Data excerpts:
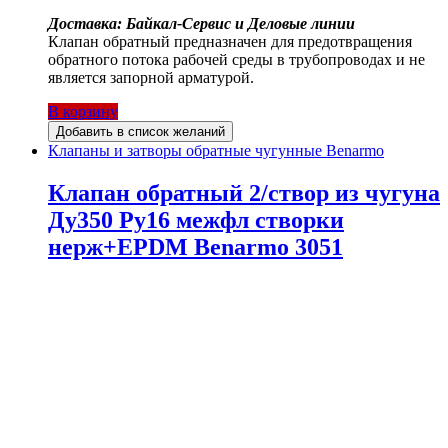
Доставка: Байкал-Сервис и Деловые линии
Клапан обратный предназначен для предотвращения
обратного потока рабочей среды в трубопроводах и не
является запорной арматурой.
В корзину
Добавить в список желаний
Клапаны и затворы обратные чугунные Benarmo
Клапан обратный 2/створ из чугуна
Ду350 Ру16 межфл створки
нерж+EPDM Benarmo 3051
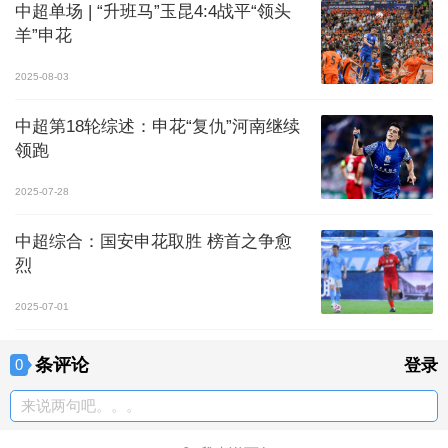
中超单场 | “升班马”玉昆4:4战平“领头
羊”申花
2025-08-03
中超第18轮综述：申花“复仇”河南继续
领跑
2025-07-28
中超综合：国安申花取胜 榜首之争愈
烈
2025-07-01
条评论
0
登录
来说两句吧。。。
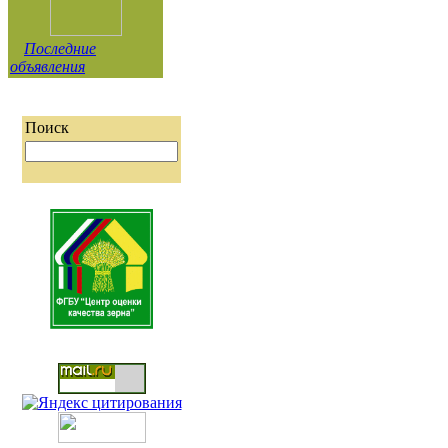
Последние
объявления
Поиск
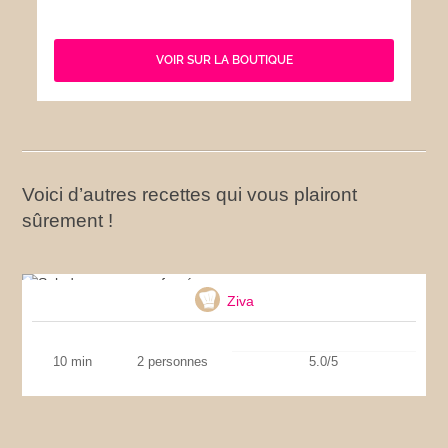
VOIR SUR LA BOUTIQUE
Voici d’autres recettes qui vous plairont
sûrement !
Salade au saumon fumé
Ziva
10 min
2 personnes
5.0/5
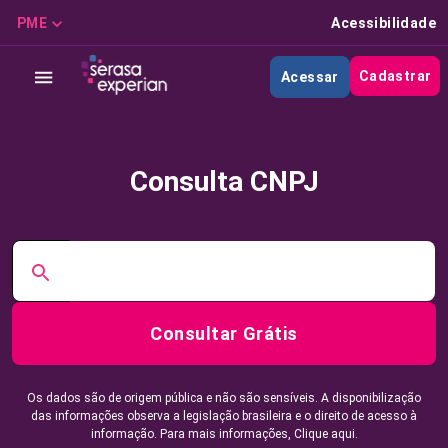
PME
Acessibilidade
Cadastrar
Acessar
Consulta CNPJ
Consultar Grátis
Os dados são de origem pública e não são sensíveis. A disponibilização
das informações observa a legislação brasileira e o direito de acesso à
informação. Para mais informações,
Clique aqui.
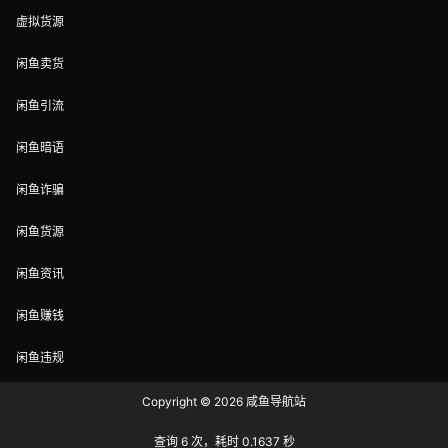
虚拟货源
闲鱼卖货
闲鱼引流
闲鱼暗语
闲鱼诈骗
闲鱼货源
闲鱼资讯
闲鱼赚钱
闲鱼违规
Copyright © 2026
咸鱼导航站
查询 6 次，耗时 0.1637 秒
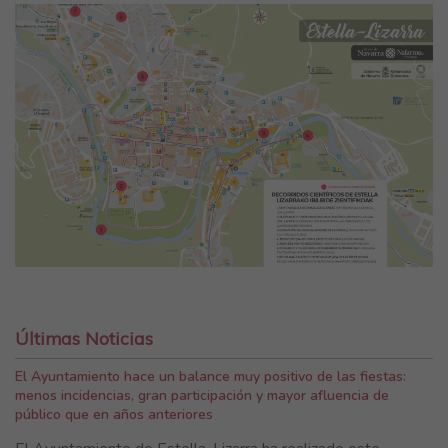
Últimas Noticias
El Ayuntamiento hace un balance muy positivo de las fiestas:
menos incidencias, gran participación y mayor afluencia de
público que en años anteriores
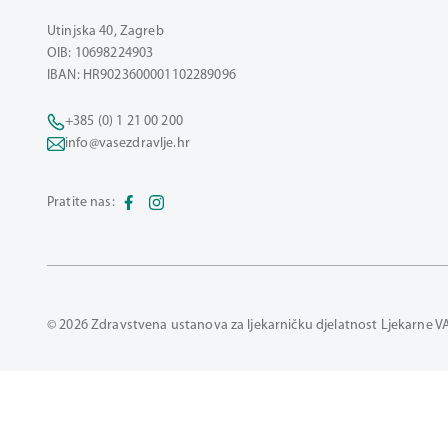
Utinjska 40, Zagreb
OIB: 10698224903
IBAN: HR9023600001102289096
+385 (0) 1 21 00 200
info@vasezdravlje.hr
Pratite nas:
© 2026 Zdravstvena ustanova za ljekarničku djelatnost Ljekarne V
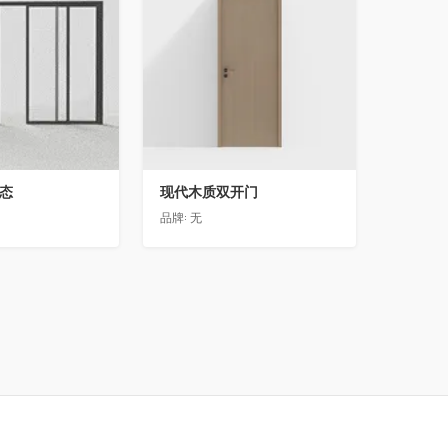
动态
现代木质双开门
品牌:
无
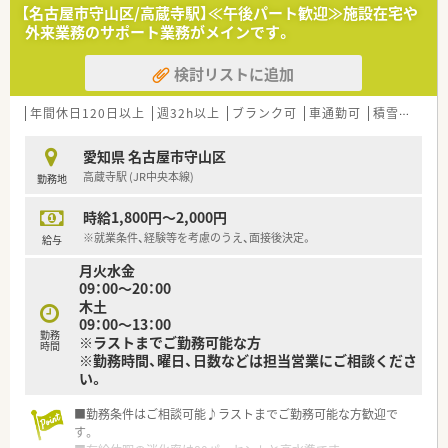
【名古屋市守山区/高蔵寺駅】≪午後パート歓迎≫施設在宅や
外来業務のサポート業務がメインです。
検討リストに追加
年間休日120日以上
週32h以上
ブランク可
車通勤可
積雪なし
愛知県 名古屋市守山区
高蔵寺駅 (JR中央本線)
勤務地
時給1,800円～2,000円
※就業条件、経験等を考慮のうえ、面接後決定。
給与
月火水金
09：00～20：00
木土
09：00～13：00
勤務
※ラストまでご勤務可能な方
時間
※勤務時間、曜日、日数などは担当営業にご相談くださ
い。
■勤務条件はご相談可能♪ラストまでご勤務可能な方歓迎で
す。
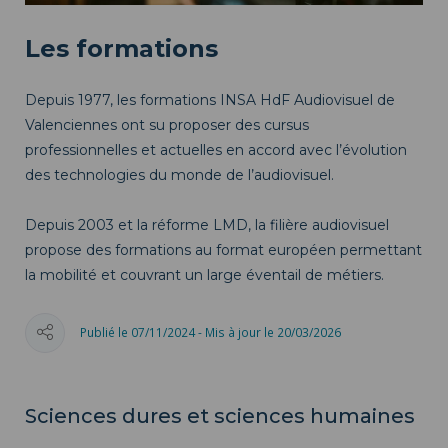
Les formations
Depuis 1977, les formations INSA HdF Audiovisuel de
Valenciennes ont su proposer des cursus
professionnelles et actuelles en accord avec l’évolution
des technologies du monde de l’audiovisuel.
Depuis 2003 et la réforme LMD, la filière audiovisuel
propose des formations au format européen permettant
la mobilité et couvrant un large éventail de métiers.
Publié le 07/11/2024 - Mis à jour le 20/03/2026
Sciences dures et sciences humaines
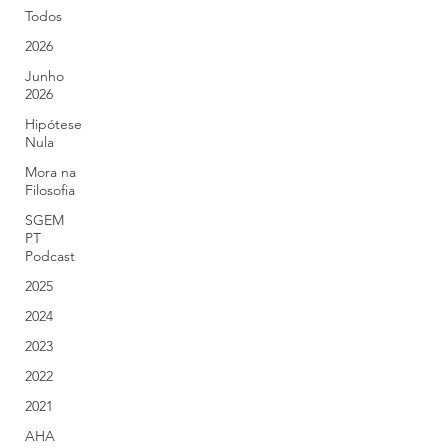
Todos
2026
Junho
2026
Hipótese
Nula
Mora na
Filosofia
SGEM
PT
Podcast
2025
2024
2023
2022
2021
AHA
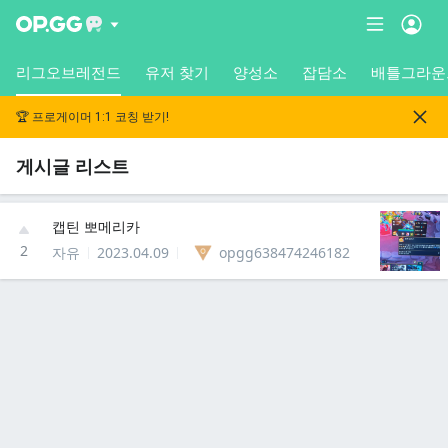
리그오브레전드
유저 찾기
양성소
잡담소
배틀그라운
🏆 프로게이머 1:1 코칭 받기!
게시글 리스트
캡틴 뽀메리카
2
자유
2023.04.09
opgg638474246182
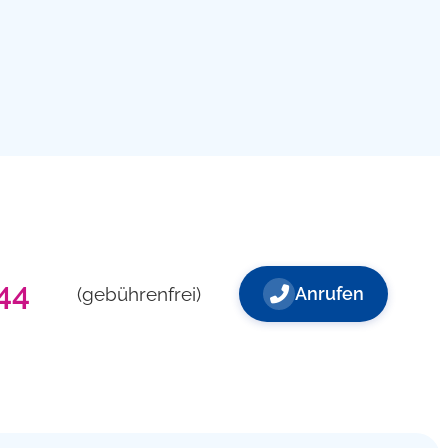
44
(gebührenfrei)
Anrufen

**WHAT THE TASK REQUIRES:**
Reproduce, word for word, all the text read from the pages in the material above, and leave out the pictures.

**SOLUTION FOR THIS TASK:**
Доставка: Байкал-Сервис и Деловые линии
Клапан обратный предназначен для предотвращения
обратного потока рабочей среды в трубопроводах и не
является запорной арматурой.
В корзину
Добавить в список желаний
Клапаны и затворы обратные чугунные Benarmo
Клапан обратный 2/створ из чугуна
Ду350 Ру16 межфл створки
нерж+EPDM Benarmo 3051
中超单场 | “升班马”玉昆4:4战平“领头
羊”申花
2025-08-03
中超第18轮综述：申花“复仇”河南继续
领跑
2025-07-28
中超综合：国安申花取胜 榜首之争愈
烈
2025-07-01
条评论
0
登录
来说两句吧。。。
Последние
объявления
Поиск
VOIR SUR LA BOUTIQUE
Voici d’autres recettes qui vous plairont
sûrement !
Salade au saumon fumé
Ziva
10 min
2 personnes
5.0/5
PME
Acessibilidade
Cadastrar
Acessar
Consulta CNPJ
Consultar Grátis
Os dados são de origem pública e não são sensíveis. A disponibilização
das informações observa a legislação brasileira e o direito de acesso à
informação. Para mais informações,
Clique aqui.
虚拟货源
闲鱼卖货
闲鱼引流
闲鱼暗语
闲鱼诈骗
闲鱼货源
闲鱼资讯
闲鱼赚钱
闲鱼违规
Copyright © 2026
咸鱼导航站
查询 6 次，耗时 0.1637 秒
Últimas Noticias
El Ayuntamiento hace un balance muy positivo de las fiestas:
menos incidencias, gran participación y mayor afluencia de
público que en años anteriores
Utinjska 40, Zagreb
OIB: 10698224903
IBAN: HR9023600001102289096
+385 (0) 1 21 00 200
info@vasezdravlje.hr
Pratite nas:
© 2026 Zdravstvena ustanova za ljekarničku djelatnost Ljekarne V
动态
现代木质双开门
品牌:
无
【名古屋市守山区/高蔵寺駅】≪午後パート歓迎≫施設在宅や
外来業務のサポート業務がメインです。
検討リストに追加
年間休日120日以上
週32h以上
ブランク可
車通勤可
積雪なし
愛知県 名古屋市守山区
高蔵寺駅 (JR中央本線)
勤務地
時給1,800円～2,000円
※就業条件、経験等を考慮のうえ、面接後決定。
給与
月火水金
09：00～20：00
木土
09：00～13：00
勤務
※ラストまでご勤務可能な方
時間
※勤務時間、曜日、日数などは担当営業にご相談くださ
い。
■勤務条件はご相談可能♪ラストまでご勤務可能な方歓迎で
す。
Les formations
Depuis 1977, les formations INSA HdF Audiovisuel de
Valenciennes ont su proposer des cursus
professionnelles et actuelles en accord avec l’évolution
des technologies du monde de l’audiovisuel.
Depuis 2003 et la réforme LMD, la filière audiovisuel
propose des formations au format européen permettant
la mobilité et couvrant un large éventail de métiers.
Publié le 07/11/2024 - Mis à jour le 20/03/2026
Sciences dures et sciences humaines
Todos
2026
Junho
2026
Hipótese
Nula
Mora na
Filosofia
SGEM
PT
Podcast
2025
2024
2023
2022
2021
AHA
리그오브레전드
유저 찾기
양성소
잡담소
배틀그라운
🏆 프로게이머 1:1 코칭 받기!
게시글 리스트
캡틴 뽀메리카
2
자유
2023.04.09
opgg638474246182
44
(gebührenfrei)
Anrufen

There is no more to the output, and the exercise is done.